En plus de l’anniversaire de la scission au sein du Comité international, cette année marque aussi le vingtième anniversaire du début du programme de la pérestroïka de Mikhail Gorbachev. Cette politique a marqué l’achèvement de la trahison de la Révolution d’octobre par le stalinisme. Derrière le verbiage marxiste, la bureaucratie voyait depuis longtemps le socialisme non pas comme un programme pour le renversement révolutionnaire du capitalisme mais plutôt comme un moyen de développer une économie nationale qui était la base de ses propres privilèges.

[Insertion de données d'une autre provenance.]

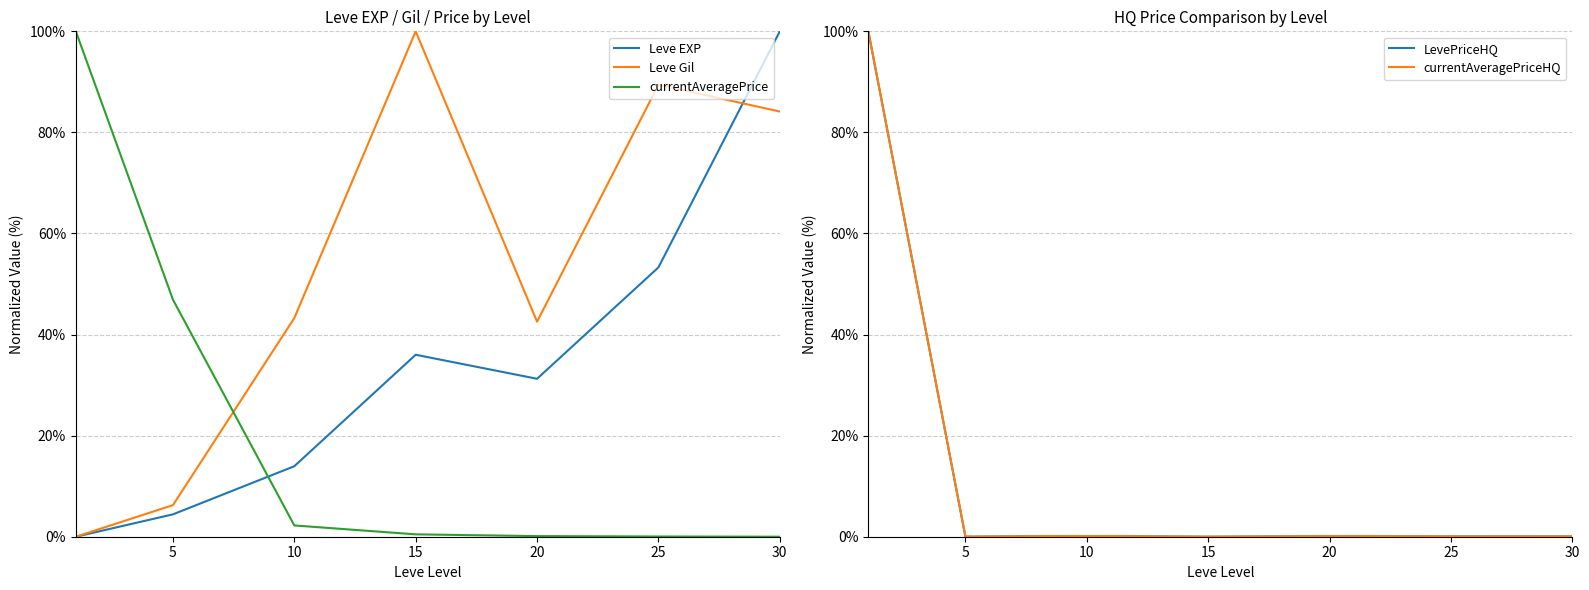

How many categories are shown in the chart?

7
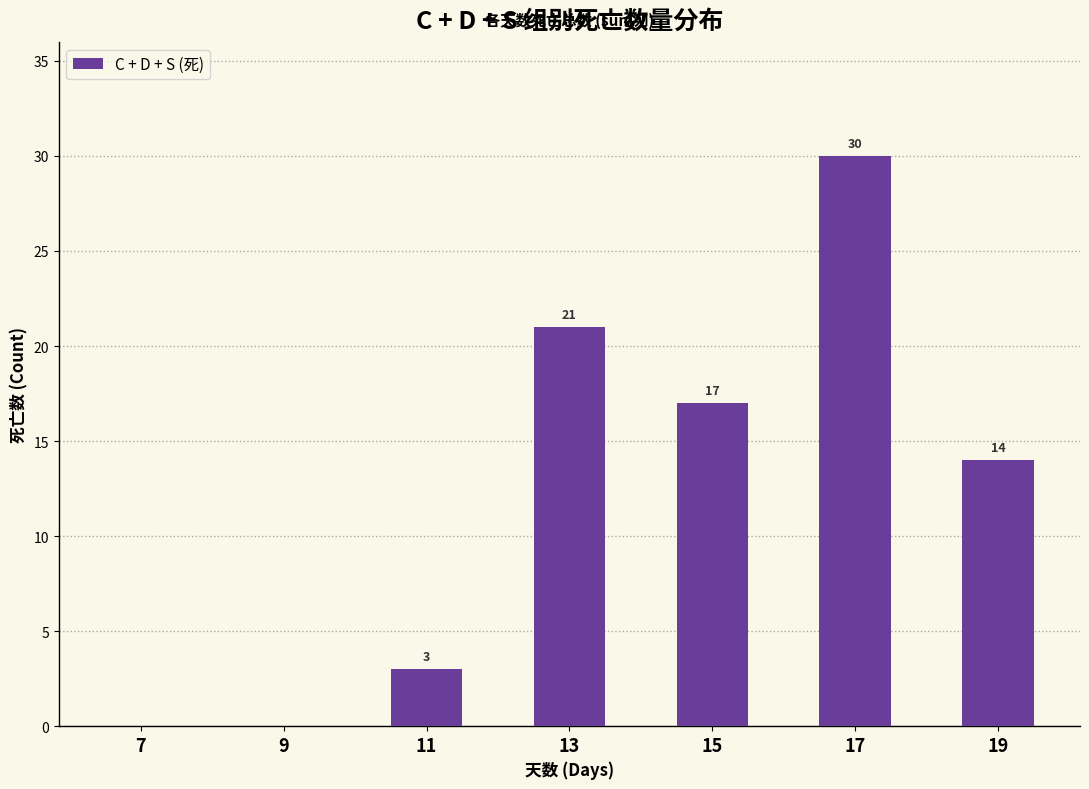

Where does the data first go above 14?

13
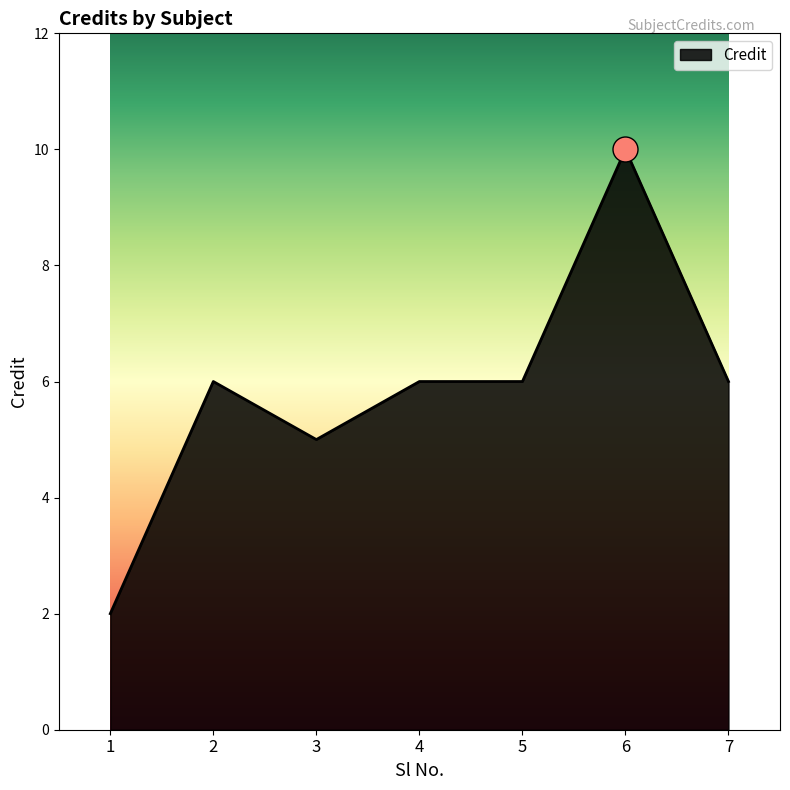

Approximately how many times larger is the value at 3 compared to 4?

0.8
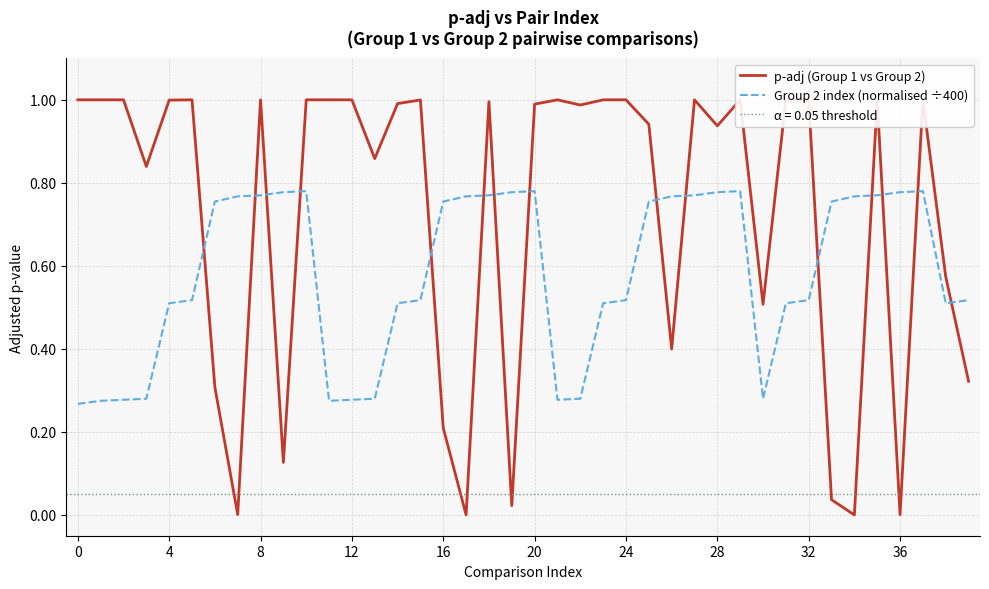

Is this an area chart (filled region under the line)?

No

C’est pour défendre ces privilèges que cette bureaucratie s’est tournée vers une politique de restauration du capitalisme qui a provoqué une catastrophe aux proportions historiques mondiales pour les Soviétiques. La manifestation la plus terrible est une implosion de la population – durant ces dix dernières années, la population de la Russie à elle seule a chuté de 9,5 millions, malgré les milliers de Russes rentrant en Russie des diverses républiques soviétiques. Le nombre d’enfants sans domicile fixe est plus important aujourd’hui qu’il ne l’était aux pires moments de la guerre civile ou après la Seconde Guerre mondiale.
La dissolution de l’URSS par la bureaucratie stalinienne – réponse à la pression grandissante du capitalisme mondialement intégré sur l’économie soviétique isolée nationalement -représentait l’échec non pas du socialisme ou du marxisme, mais plutôt de la tentative par la bureaucratie stalinienne de maintenir une économie nationale isolée et autarcique, c'est-à-dire la perspective du socialisme dans un seul pays.
La lutte menée par Trotsky contre la théorie du socialisme dans un seul pays a produit une analyse en profondeur des causes de la réaction contre Octobre et de sa signification pour la classe ouvrière internationale, élaborant dans ce processus un programme complet pour la construction du parti mondial de la révolution socialiste.
La défense par Trotsky de la révolution permanente et la conception fondamentale que l’économie mondiale et la politique mondiale constituent l’unique fondement objectif pour une stratégie révolutionnaire, représente la pierre angulaire théorique de la perspective internationaliste du Comité international de la Quatrième Internationale aujourd’hui.
Fin.
(Original anglais paru le 29 septembre 2005).